No Secret Sins


“The character Of David was singularly rich in fine qualities, but it was also marked by a few flaring defects. One was, proneness to animal indulgence; another, the occasional absence of straightforwardness. These were the very defects which his children copied.” -- Matthew Henry

In the time when the kings go to war David stayed behind. We are not told why, but we are told that he did, an indication that he shouldn’t have. As the infamous story goes, this is when he sees Bathsheba cleansing herself from her time of monthly uncleanness. A time, he should have known, that made her particularly available for pregnancy. Dominated by lust, he enlists the aid of his agents to apprehend her for his indulgence. After the news of her pregnancy, a plan is devised and Joab is commissioned to bring her husband Uriah home from battle. The plan is simple: have the war-beaten Uriah spend an enjoyable night at home so that his wife’s pregnancy is welcomed and not suspicious news.

But Uriah is an honorable man. After two nights of flattery and the offer of home, Uriah is determined not to partake of peacetime creature comforts while his men are at war.

Seeing no hope for his plan, David sends Uriah back to war with a letter for Joab, a letter that is Uriah’s death sentence. In the letter are instructions for Uriah to be sent to the frontlines of the most fierce fighting and then have the men back away from him. Instructions which must have been suspicious if not obvious to the other soldiers.

When David was told that Joab lead a group of men too close to the Ammonite walls, causing many of them to be struck with arrows, Joab reminds David that this was the cost of having Uriah killed. Not only were David’s hands guilty with Uriah’s murder, but he conscripted others into his fevered lusts, wrecking the lives of many with his “secret” sins.

How easily and quickly lust can take us to a place we thought we would never be. The idle hands of a king that should have been protecting his people, instead wrought fierce destruction against his own kingdom and his own home.

Enter Nathan the prophet, sent by the Lord we are told, to take the veil of lust off of David’s eyes. With the power of story, Nathan describes to David a wicked character: a rich man who will not depart from the slightest portion of his wealth (a meal) and instead takes all of a poorer man’s treasured possession. David sees the character rightly–gruesome, callous, devouring, and monstrous, but he doesn’t see that the character is himself until Nathan calls him out.

Sin is deceiver, convincing you that you are a different character in the story. Sin persuades you to think that you are misunderstood, that your intentions were not to harm others, and that you were desperate for relief. But sin is a liar. The Lord must be the one to name our sins rightly, revealing which character we truly are. If you are caught in the grip of lust, concealing your indulgences, using others as a utilities, then you are on the side of evil. There is hope for you, but be under no illusion as to which character you are when your obedience is to the flesh.

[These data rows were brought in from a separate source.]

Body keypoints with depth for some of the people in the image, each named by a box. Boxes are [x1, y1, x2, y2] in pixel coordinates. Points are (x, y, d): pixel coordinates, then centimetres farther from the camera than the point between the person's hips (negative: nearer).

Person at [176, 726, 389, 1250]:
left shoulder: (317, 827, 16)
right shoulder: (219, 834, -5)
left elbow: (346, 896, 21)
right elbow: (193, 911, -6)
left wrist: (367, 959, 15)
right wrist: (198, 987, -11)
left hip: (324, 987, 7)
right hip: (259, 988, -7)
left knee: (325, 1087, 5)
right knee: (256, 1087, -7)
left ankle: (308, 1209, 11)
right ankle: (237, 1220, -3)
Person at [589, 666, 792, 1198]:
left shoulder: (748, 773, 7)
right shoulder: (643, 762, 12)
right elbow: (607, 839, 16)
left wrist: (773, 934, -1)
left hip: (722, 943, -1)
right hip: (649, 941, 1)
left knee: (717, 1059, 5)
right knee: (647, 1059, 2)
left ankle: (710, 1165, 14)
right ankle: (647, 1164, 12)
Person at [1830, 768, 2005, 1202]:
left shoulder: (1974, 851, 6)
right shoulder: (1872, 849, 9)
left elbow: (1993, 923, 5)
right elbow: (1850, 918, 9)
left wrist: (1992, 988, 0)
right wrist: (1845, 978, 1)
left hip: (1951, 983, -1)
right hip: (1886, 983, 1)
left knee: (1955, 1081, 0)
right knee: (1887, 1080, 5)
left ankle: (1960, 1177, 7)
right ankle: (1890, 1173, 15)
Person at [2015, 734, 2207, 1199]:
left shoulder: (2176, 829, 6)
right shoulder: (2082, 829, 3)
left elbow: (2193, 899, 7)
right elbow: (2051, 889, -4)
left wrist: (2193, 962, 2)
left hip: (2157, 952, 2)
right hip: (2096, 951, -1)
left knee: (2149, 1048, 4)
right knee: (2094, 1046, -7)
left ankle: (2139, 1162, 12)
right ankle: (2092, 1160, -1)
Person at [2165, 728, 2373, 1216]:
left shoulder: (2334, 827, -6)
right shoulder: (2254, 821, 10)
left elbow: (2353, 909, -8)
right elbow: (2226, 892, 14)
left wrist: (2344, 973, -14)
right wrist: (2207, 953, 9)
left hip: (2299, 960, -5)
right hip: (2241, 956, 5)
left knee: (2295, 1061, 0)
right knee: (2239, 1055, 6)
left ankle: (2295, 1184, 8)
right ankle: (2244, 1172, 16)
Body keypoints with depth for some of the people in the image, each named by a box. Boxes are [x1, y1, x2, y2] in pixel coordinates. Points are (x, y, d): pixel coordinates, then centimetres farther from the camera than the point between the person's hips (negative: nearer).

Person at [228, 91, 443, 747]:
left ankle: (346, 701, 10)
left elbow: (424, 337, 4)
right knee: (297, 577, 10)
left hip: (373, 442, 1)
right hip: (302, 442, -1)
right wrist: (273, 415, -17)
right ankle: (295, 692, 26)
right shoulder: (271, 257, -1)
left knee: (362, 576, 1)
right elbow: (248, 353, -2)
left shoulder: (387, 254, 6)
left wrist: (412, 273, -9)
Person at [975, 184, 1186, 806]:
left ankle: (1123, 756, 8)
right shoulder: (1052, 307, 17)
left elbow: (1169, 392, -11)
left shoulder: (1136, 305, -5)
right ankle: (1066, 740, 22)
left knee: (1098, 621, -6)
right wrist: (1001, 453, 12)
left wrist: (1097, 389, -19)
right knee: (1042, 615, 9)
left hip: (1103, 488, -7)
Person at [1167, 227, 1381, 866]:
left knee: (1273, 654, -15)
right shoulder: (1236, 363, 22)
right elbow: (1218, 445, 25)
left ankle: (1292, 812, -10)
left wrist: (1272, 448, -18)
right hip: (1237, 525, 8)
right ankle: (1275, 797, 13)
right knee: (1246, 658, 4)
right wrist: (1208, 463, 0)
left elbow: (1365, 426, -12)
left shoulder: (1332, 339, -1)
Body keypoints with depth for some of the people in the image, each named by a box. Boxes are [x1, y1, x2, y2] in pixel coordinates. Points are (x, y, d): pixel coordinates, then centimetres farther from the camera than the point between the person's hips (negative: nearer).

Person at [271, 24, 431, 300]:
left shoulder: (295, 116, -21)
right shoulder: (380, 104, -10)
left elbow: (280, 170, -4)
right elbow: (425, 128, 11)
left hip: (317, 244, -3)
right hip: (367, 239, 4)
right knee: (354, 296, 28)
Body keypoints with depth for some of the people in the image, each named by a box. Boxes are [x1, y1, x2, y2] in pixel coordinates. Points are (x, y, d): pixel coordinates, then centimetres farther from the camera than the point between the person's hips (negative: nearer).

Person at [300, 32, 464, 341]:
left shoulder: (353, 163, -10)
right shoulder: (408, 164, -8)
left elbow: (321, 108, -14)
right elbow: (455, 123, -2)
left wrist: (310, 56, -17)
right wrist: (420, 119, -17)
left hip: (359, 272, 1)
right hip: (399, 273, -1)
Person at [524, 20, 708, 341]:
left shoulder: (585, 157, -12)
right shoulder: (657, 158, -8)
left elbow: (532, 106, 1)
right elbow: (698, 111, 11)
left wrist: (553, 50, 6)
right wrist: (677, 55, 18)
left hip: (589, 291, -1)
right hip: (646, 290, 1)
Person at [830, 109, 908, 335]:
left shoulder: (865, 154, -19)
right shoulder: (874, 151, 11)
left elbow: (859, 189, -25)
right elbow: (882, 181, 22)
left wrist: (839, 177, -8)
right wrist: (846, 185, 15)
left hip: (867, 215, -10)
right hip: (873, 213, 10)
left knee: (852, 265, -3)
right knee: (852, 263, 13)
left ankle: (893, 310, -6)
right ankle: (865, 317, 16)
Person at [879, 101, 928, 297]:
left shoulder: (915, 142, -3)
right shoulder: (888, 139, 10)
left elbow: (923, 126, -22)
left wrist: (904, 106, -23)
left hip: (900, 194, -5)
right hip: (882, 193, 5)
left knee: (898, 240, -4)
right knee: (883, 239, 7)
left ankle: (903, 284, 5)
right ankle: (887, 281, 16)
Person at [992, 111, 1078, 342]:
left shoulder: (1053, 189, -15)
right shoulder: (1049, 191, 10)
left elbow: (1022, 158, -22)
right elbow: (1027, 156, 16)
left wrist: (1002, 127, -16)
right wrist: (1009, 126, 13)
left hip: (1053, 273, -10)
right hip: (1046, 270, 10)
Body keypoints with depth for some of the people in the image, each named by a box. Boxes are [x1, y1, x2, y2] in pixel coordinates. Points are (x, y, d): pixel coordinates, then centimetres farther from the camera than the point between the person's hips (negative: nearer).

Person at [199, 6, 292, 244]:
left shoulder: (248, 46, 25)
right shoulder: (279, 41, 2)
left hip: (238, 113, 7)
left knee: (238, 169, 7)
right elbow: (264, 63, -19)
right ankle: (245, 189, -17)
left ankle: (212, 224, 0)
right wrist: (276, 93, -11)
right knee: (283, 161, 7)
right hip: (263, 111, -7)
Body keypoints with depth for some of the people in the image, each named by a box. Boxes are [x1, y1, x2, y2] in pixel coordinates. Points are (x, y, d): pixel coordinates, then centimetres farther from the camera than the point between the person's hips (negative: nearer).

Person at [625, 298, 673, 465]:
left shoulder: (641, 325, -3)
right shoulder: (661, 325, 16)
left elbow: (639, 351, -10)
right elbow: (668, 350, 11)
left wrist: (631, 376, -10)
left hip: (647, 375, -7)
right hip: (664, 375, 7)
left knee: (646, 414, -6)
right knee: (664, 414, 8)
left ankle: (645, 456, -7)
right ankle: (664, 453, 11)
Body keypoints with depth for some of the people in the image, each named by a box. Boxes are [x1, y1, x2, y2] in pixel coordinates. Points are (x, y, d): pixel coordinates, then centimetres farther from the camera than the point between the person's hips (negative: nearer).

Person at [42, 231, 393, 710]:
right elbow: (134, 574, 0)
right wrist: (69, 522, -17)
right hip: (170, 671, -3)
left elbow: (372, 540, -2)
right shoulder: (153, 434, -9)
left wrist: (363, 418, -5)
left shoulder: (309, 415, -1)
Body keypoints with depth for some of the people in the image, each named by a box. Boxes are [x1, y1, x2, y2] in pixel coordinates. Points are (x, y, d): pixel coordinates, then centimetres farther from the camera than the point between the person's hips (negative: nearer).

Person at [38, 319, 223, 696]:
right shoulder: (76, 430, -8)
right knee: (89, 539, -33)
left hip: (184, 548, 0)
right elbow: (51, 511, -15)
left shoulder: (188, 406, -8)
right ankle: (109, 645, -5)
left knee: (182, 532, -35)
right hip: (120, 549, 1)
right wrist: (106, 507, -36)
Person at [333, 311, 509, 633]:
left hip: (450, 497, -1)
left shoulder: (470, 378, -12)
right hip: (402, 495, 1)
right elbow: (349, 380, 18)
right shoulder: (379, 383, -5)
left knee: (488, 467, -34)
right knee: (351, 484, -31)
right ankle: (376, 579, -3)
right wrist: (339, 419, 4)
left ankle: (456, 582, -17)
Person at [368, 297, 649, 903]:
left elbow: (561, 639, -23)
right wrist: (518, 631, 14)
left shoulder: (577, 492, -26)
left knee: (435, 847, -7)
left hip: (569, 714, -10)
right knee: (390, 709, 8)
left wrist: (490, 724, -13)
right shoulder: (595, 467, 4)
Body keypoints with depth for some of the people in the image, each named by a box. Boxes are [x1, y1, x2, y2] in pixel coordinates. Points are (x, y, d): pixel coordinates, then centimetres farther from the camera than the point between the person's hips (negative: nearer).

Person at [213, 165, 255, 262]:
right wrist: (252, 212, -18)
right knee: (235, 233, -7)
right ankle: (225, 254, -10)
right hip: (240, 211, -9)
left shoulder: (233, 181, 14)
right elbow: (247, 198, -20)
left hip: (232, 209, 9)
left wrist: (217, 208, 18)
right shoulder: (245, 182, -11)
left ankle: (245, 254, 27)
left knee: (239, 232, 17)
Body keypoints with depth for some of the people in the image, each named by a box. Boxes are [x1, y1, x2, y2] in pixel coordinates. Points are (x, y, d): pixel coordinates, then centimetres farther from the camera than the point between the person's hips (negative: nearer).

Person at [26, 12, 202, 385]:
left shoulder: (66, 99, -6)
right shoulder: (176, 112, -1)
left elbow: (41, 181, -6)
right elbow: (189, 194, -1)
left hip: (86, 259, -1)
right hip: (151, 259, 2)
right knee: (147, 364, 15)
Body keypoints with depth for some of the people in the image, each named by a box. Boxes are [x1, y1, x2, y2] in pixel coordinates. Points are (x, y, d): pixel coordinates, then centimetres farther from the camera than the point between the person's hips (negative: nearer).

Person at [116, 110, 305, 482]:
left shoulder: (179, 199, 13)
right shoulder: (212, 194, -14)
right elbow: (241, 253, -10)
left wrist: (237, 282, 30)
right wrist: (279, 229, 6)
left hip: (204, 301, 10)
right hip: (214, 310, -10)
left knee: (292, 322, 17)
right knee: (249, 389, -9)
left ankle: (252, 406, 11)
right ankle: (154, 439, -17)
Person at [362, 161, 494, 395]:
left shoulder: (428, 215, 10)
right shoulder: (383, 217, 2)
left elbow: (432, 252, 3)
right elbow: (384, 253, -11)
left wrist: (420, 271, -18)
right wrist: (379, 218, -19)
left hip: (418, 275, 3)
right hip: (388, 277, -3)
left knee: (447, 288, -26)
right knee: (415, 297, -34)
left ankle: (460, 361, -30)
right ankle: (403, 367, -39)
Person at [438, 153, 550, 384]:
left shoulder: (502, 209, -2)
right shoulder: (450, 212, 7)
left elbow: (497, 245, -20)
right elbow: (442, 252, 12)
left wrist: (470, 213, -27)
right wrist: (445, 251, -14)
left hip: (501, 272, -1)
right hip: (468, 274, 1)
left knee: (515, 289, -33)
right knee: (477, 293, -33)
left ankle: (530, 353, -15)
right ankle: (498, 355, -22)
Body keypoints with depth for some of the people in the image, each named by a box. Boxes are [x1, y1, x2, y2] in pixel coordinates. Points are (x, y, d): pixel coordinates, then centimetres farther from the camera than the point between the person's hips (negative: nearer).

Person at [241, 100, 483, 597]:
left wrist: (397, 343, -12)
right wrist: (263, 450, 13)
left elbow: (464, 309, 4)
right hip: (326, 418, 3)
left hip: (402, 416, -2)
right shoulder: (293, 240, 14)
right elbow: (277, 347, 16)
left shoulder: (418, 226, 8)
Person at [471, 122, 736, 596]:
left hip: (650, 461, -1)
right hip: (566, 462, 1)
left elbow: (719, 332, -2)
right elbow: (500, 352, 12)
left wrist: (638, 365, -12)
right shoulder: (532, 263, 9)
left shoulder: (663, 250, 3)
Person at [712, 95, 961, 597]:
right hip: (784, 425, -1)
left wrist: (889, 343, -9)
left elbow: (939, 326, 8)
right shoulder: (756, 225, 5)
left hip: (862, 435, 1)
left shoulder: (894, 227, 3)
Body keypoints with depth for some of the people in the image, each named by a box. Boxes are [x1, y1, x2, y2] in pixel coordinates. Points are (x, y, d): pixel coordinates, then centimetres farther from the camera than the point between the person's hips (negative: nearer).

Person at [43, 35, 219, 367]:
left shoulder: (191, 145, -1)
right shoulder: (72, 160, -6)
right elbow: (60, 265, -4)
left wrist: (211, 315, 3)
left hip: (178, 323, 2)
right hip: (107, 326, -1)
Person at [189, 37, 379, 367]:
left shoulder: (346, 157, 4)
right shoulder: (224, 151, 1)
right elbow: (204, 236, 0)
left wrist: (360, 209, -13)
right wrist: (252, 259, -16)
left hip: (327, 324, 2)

Sin is never isolated strictly to the sinner. Like radiation, it poisons those around it, even if they are unaware of what is happening or where it is coming from. Getting rid of Uriah, concealing the evidence, hiding behind walls and doors or cleared search histories cannot seal up the effects of sin. For David, this meant that “the sword would never depart from his house” (2 Sam 12:10), a consequence that plagued the rest of his life.

God is a total Redeemer and can make all things clean. But He is also holy and will not be mocked. Your sins, even if forgiven, will often carry lifelong consequences. The wise man ends his life with a lot less scars than the fool by turning away from sin and clinging to Christ as quickly as possible.